3. Juice Purification
The non-sugars in the raw juice are bound and extracted by means of the natural substances lime (CaO) and carbonic acid gas (CO2) which are produced in the site‘s own lime kiln.
4. Filtration
The flocculatable insoluble non-sugars and the lime are filtered off in filter units. The filtrate is known as thin juice and the filter residue as carbonation-lime. This is an important soil improver and fertilizer which is spread on the fields.
5. Thick Juice Production
The thin juice is evaporated in hour-long steaming process to produce thick juice. The operation of on-site power plants provides the considerable quantities of energy needed for sugar production.
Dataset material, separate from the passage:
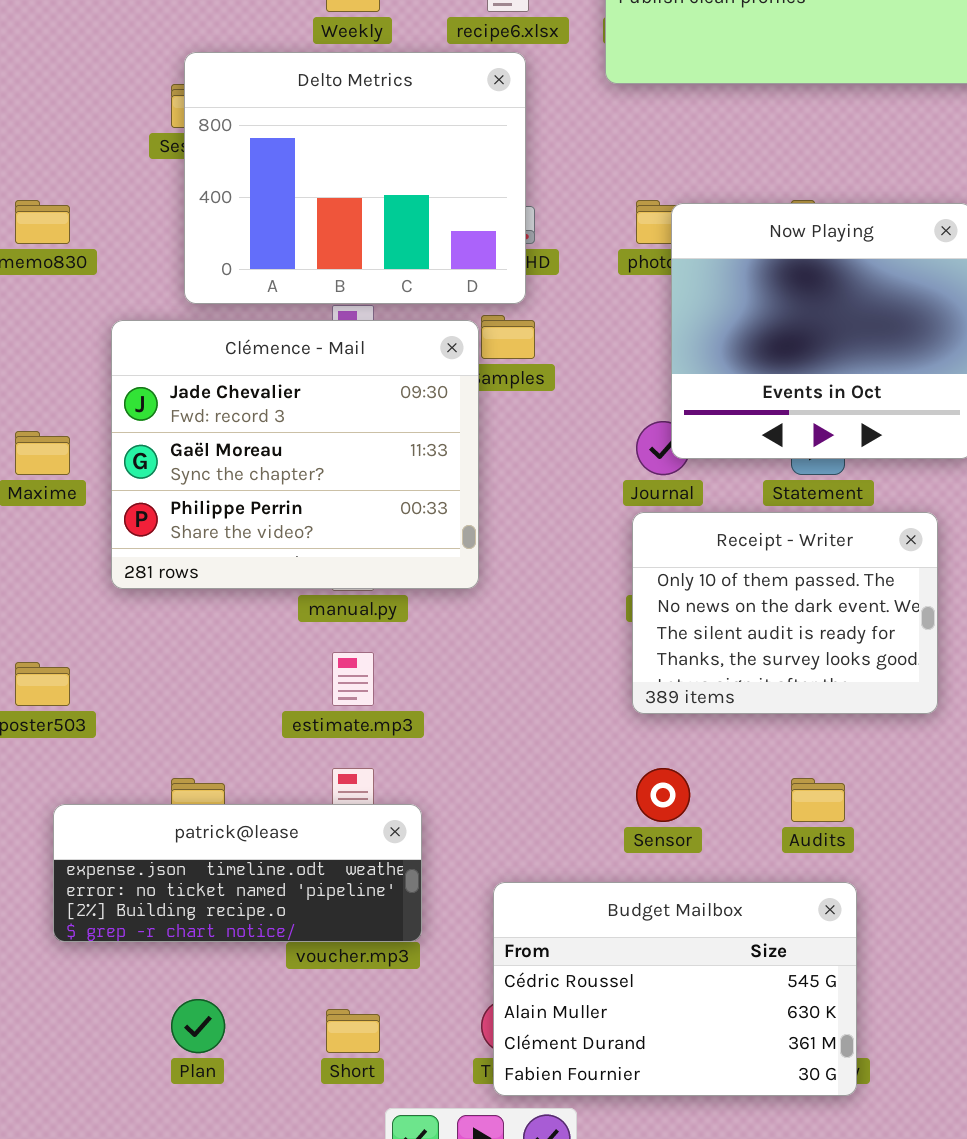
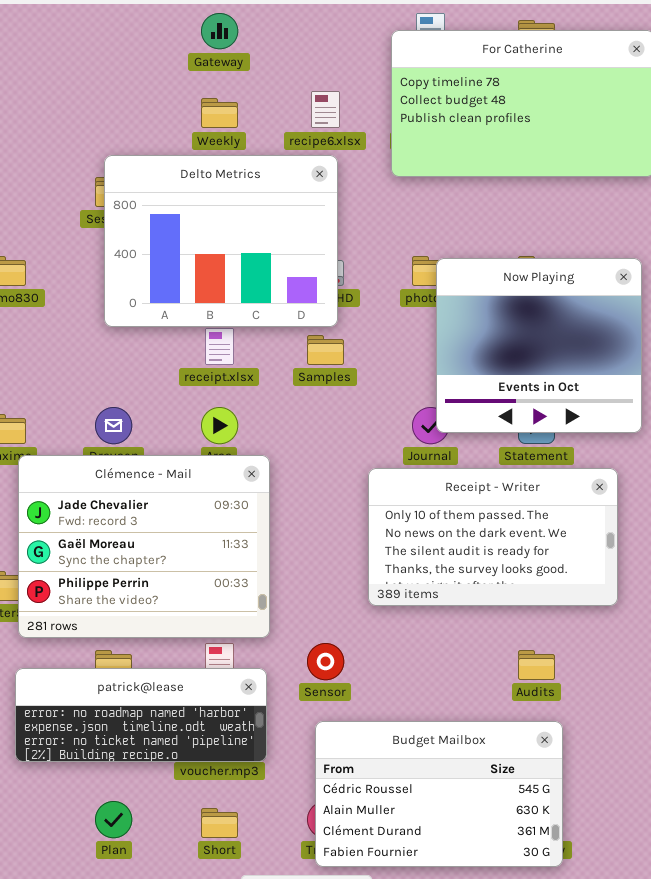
Clémence - Mail: [111,320,479,589] -> [18,455,270,638], moved
Receipt - Writer: [632,512,938,714] -> [368,468,618,606], resized
Sensor: [636,768,690,822] -> [307,643,344,680], moved
patrick@lease: [53,804,422,942] -> [15,668,267,762], scrolled up 1 row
The steam produced in the high-pressure boilers is used in the turbogenerators to produce electricity. The waste steam from the turbines is used as process heat (cogeneration) in order to heat the evaporator station.
6. Cristallisation
The thick juice is thickened further in the boiling-pans under vacuum. The crystallisation process is triggered by adding (spiking) the thick juice with finely ground sugar. Further evaporation allows the crystals to grow to the desired size.
7. Centrifugal
The sugar crystals are separated from the syrup by means of centrifuging. The separated syrup is subjected to a further two crystallisation process.
8. Sugar
The pure, crystal-clear sugar appears white when subjected to white light. White sugar contains at least 99.7% sucrose. The remainder is in effect moisture.
9. Sugar Drying
White sugar is dried in an air stream, cooled and stored in silos. In its many forms and packaged in numerous different household and industrial volumes, sugar is an important nutritional and semi-luxury foodstuff which then makes its way to the end consumer.
10. Molasses
The syrup separated off during the final crystallisation step is known as molasses. The molasses contains the non-crystallised sugar (6-9% of the sugar content of the beet) as well as the soluble non-sugars from the sugar beet. Molasses is a valuable ingredient for the baking yeast and animal feed industry as well as for the production of alcohol.